In the light sensing mode, diode 111 works as a light sensing diode to detect light emitted by at least one other diode in LED package 100, for example light emitting diode 111′ in FIG. 1. Light incident on diode 111 generates induced current 180 and the induced current is received and measured by measuring circuit 112 which may comprise a current detector. Measuring circuit 112 then transmits a feedback signal 140 to controller 120. Feedback signal 140 may indicate the intensity of light emitted by the at least one other diode 111′. Measuring circuit 112 may additionally or alternatively comprise a spectrometer, in which case the feedback signal 140 may indicate the spectral characteristics of light emitted by the at least one other diode 111′. Controller 120 may determine the light output of the at least one other diode 111′ based on feedback signal 140, adjust driving signal 150 in accordance with the desired intensity and/or spectral characteristics specified in input signal 170, and transmit the adjusted driving signal to driving circuit 113 of light emitting diode 111′. In response to the adjusted driving signal, driving circuit 113 of diode 111′ provides a driving current to diode 111′ to cause diode 111′ to emit light of a desired intensity and/or spectral characteristics as specified in input signal 170.

In an alternative embodiment as shown in FIG. 2, driving circuit 113 may receive a driving signal 210 directly from the input or control device (not shown in the figure). Controller 120 may generate an adjustment signal 220 based on the feedback signal 140. Driving circuit 113 adjusts the driving signal 190 in accordance with the adjustment signal 220 and provides a driving current to diode 111′ to cause diode 111′ to emit light of a desired intensity and/or spectral characteristics.

In the above embodiments, controller 120 is integrated in an LED package 100, as shown in FIGS. 1 and 2. Alternatively, controller 120 may also be provided outside LED package 100, being electrically connected to one LED package or a plurality of LED packages.

FIG. 3 shows an embodiment wherein a switch 114 is provided for selectively connecting diode 111 to a driving circuit 113 or a measuring circuit 112. Switch 114 may be operated between a driving position and a measuring position by controller 120 by means of a switch control line 310. When switch 114 is in the driving position, diode 111 is in the light emitting mode and works as a light emitting diode, as described in the above embodiments illustrated in FIG. 1 and FIG. 2. When switch 114 is in the measuring position, diode 111 is in the light sensing mode and works as a light sensing diode, as described in the above embodiments illustrated in FIG. 1 and FIG. 2.

In another embodiment, diode 111 may also alternatively or additionally work as a temperature sensing diode in the light emitting mode or light sensing mode. As shown in FIGS. 1 to 3, for example, a forward-bias may be provided to diode 111 and the variations in voltage across the diode junction may be measured by measuring circuit 112 as an indication of detected temperature of diode 111 or its surroundings. Feedback signal representative of the detected temperature is transmitted to controller 120. Controller 120 may determine the light output of diode 111 based on feedback signal 140, adjust driving signal 150 and transmit the adjusted driving signal to driving circuit 113 of light emitting diode 111. In response to the adjusted driving signal, driving circuit 113 of diode 111 provides a driving current to cause diode 111 to emit light of a desired intensity and/or spectral characteristics.

In some embodiments, an LED package 100, as shown in FIGS. 1 and 2, may incorporate multiple individually-controlled LED dies 110 which are used to cross-calibrate each other for constant luminance and color output.

******************************

Repeat word for word the stretch of the LED package passage from "In an alternative" through "of LED packages.".

[Skeletal landmark data]
******************************

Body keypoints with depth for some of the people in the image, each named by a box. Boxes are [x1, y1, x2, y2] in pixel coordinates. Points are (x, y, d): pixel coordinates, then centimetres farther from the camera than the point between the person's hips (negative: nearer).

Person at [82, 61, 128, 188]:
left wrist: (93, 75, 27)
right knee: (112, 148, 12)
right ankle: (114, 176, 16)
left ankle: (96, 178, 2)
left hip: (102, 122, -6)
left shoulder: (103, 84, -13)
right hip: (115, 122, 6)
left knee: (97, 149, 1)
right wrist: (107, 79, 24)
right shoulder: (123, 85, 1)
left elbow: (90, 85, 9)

******************************

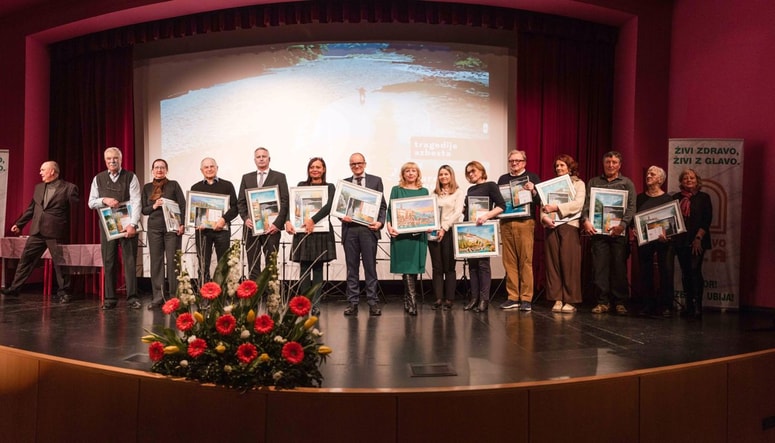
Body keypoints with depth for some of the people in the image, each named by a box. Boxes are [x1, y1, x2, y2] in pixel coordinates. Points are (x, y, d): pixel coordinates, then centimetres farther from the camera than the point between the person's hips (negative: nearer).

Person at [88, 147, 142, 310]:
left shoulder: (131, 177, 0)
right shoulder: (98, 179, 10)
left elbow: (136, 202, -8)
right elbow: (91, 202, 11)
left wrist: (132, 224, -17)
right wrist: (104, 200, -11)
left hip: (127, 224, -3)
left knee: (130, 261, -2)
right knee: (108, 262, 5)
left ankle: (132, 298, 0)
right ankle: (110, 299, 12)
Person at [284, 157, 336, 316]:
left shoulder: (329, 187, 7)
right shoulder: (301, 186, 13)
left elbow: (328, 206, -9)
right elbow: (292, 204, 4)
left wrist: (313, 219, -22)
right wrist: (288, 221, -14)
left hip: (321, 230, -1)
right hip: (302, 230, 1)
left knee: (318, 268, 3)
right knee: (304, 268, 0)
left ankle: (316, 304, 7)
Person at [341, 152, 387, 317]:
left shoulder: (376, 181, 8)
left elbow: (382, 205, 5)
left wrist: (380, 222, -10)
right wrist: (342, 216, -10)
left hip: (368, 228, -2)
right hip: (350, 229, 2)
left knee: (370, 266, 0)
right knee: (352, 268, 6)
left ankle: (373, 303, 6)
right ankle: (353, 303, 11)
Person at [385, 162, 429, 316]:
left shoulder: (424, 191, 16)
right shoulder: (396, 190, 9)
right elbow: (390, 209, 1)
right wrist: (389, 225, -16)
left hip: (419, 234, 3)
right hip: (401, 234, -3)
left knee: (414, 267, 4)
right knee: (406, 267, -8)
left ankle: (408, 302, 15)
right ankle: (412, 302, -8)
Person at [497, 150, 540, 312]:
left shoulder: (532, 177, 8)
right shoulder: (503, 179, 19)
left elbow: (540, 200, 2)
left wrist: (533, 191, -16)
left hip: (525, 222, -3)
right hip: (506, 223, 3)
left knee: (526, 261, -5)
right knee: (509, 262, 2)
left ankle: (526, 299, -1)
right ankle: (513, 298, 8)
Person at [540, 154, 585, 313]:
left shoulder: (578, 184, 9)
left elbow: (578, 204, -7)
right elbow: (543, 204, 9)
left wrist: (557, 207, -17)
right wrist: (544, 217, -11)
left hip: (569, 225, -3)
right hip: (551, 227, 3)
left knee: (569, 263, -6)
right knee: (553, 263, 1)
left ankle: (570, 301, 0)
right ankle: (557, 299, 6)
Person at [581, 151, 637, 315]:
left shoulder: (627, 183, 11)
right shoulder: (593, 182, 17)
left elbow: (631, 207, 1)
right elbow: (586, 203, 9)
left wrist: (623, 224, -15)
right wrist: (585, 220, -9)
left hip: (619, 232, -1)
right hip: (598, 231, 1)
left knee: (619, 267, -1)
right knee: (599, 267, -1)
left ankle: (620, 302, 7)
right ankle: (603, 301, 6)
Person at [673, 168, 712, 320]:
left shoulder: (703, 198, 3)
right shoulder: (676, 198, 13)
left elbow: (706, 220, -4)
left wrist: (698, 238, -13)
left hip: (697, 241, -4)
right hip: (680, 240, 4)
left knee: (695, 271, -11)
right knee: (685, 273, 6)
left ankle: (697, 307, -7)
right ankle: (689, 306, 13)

******************************

• **Reply to the exercise**:
In an alternative embodiment as shown in FIG. 2, driving circuit 113 may receive a driving signal 210 directly from the input or control device (not shown in the figure). Controller 120 may generate an adjustment signal 220 based on the feedback signal 140. Driving circuit 113 adjusts the driving signal 190 in accordance with the adjustment signal 220 and provides a driving current to diode 111′ to cause diode 111′ to emit light of a desired intensity and/or spectral characteristics.

In the above embodiments, controller 120 is integrated in an LED package 100, as shown in FIGS. 1 and 2. Alternatively, controller 120 may also be provided outside LED package 100, being electrically connected to one LED package or a plurality of LED packages.